[Given data]
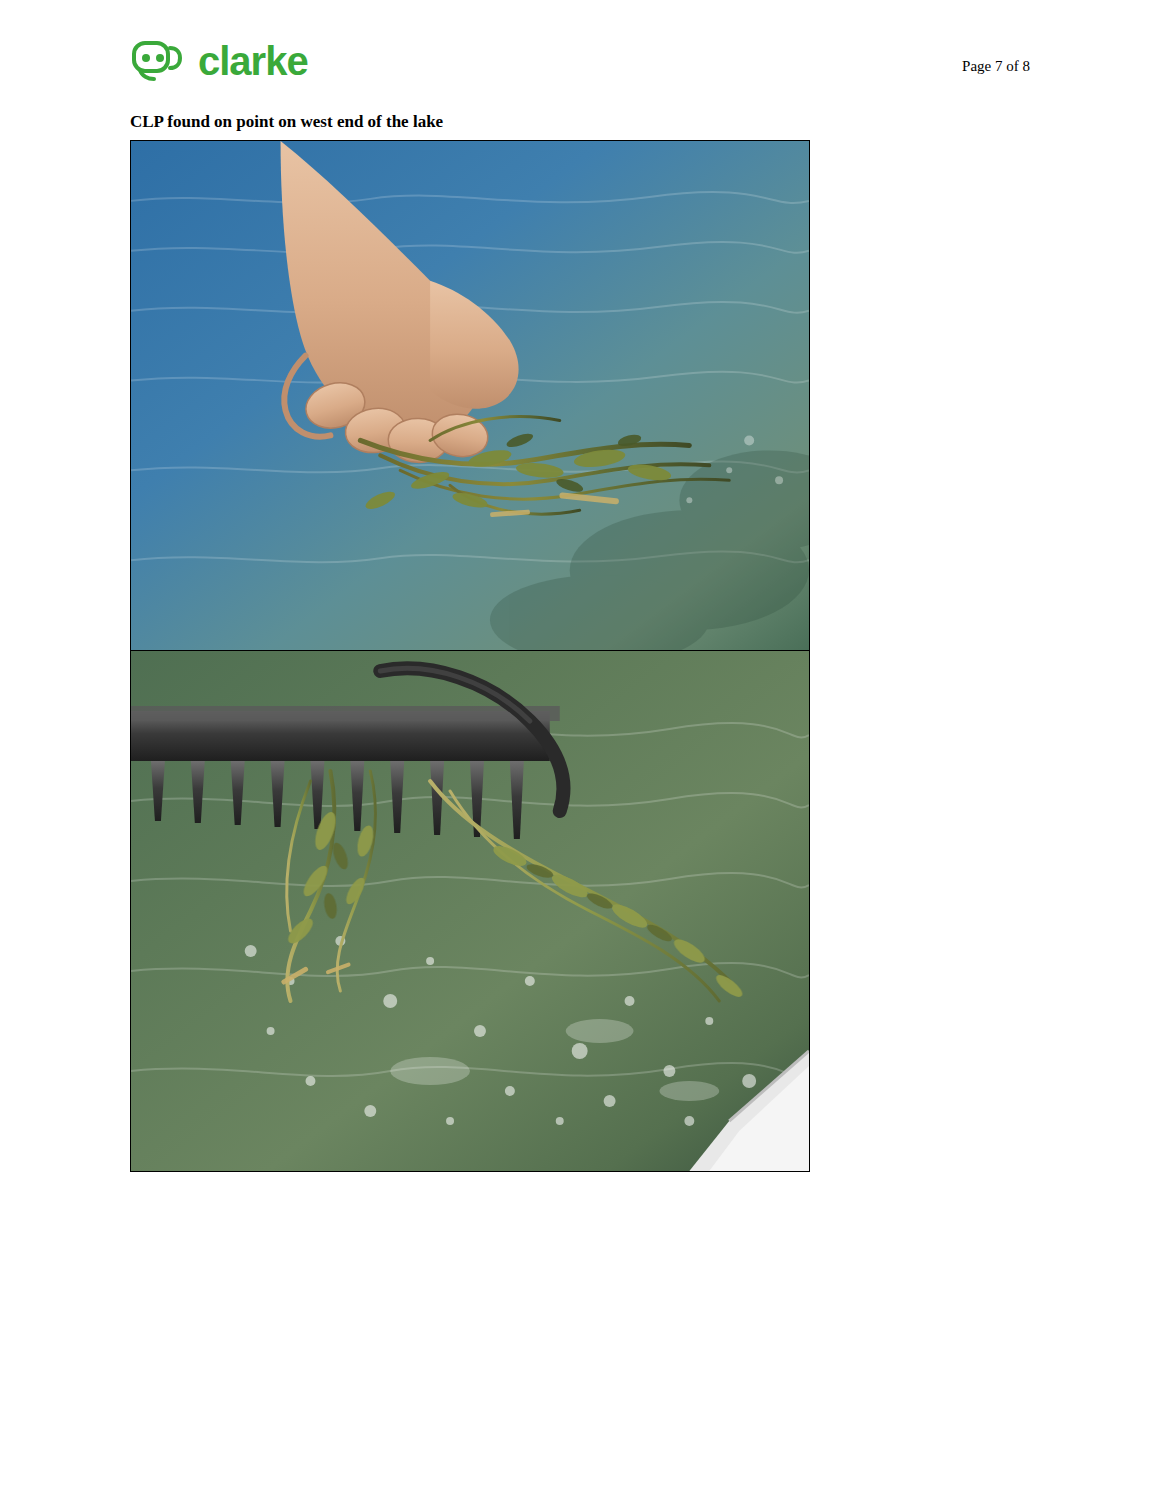clarke
Page 7 of 8
CLP found on point on west end of the lake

[What this task involves] Your answer must be an exact copy of the listing, minus its pictures.

[Solution to the problem]
clarke
Page 7 of 8
CLP found on point on west end of the lake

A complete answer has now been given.